Exercise requirements. Give the lines from the start of the entries up to and including the line with "27 maart 2026" again, replacing "śrubokręt" with "wkrętak" and leaving everything else unchanged.

Entries provided.
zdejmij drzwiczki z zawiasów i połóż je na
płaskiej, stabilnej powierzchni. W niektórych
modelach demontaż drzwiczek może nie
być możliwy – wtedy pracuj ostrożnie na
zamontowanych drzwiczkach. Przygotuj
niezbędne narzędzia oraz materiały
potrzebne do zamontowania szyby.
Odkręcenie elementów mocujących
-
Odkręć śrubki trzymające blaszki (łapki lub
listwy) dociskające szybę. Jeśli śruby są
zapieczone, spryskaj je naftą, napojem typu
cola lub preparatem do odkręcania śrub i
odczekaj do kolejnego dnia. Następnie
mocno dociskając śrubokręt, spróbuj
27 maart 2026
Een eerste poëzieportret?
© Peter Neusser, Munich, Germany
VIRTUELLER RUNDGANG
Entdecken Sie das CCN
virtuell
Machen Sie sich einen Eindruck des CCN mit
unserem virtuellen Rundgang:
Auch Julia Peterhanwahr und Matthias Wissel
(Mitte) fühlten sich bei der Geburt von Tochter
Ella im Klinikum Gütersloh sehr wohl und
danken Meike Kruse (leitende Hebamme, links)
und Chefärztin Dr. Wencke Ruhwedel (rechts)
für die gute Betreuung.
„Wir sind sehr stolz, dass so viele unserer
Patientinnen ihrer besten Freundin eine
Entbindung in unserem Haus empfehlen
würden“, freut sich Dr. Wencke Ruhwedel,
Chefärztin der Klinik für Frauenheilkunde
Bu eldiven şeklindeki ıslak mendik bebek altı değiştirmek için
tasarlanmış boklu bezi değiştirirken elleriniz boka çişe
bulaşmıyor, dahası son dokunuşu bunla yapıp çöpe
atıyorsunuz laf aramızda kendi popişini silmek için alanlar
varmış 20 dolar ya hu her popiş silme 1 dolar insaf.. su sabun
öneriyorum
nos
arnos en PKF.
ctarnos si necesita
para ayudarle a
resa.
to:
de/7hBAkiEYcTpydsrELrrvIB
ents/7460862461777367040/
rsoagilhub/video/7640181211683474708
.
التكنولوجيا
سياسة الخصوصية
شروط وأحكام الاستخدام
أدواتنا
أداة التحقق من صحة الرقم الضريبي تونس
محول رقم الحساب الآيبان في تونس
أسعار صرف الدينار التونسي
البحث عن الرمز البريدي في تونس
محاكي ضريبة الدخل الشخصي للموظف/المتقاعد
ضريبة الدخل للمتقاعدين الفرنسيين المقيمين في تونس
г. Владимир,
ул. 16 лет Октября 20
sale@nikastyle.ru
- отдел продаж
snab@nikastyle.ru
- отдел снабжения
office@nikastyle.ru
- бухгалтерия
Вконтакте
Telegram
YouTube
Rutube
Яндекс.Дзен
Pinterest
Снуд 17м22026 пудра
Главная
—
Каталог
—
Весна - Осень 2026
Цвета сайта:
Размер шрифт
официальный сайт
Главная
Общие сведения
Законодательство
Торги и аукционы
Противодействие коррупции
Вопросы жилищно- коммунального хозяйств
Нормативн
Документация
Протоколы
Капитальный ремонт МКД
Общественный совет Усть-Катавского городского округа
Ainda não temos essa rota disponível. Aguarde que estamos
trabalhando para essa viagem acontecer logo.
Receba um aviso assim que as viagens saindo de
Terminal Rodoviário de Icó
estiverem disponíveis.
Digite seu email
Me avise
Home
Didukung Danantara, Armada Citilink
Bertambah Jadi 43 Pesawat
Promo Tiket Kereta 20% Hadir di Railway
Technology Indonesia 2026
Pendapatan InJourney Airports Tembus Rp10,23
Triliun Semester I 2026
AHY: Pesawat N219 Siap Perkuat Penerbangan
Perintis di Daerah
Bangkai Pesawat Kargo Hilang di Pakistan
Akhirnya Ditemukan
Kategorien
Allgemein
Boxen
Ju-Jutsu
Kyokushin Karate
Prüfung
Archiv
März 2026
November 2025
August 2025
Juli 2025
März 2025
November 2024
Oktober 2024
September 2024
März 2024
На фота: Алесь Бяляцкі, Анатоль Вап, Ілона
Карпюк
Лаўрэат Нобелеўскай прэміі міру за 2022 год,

Solution to this problem.
zdejmij drzwiczki z zawiasów i połóż je na
płaskiej, stabilnej powierzchni. W niektórych
modelach demontaż drzwiczek może nie
być możliwy – wtedy pracuj ostrożnie na
zamontowanych drzwiczkach. Przygotuj
niezbędne narzędzia oraz materiały
potrzebne do zamontowania szyby.
Odkręcenie elementów mocujących
-
Odkręć śrubki trzymające blaszki (łapki lub
listwy) dociskające szybę. Jeśli śruby są
zapieczone, spryskaj je naftą, napojem typu
cola lub preparatem do odkręcania śrub i
odczekaj do kolejnego dnia. Następnie
mocno dociskając wkrętak, spróbuj
27 maart 2026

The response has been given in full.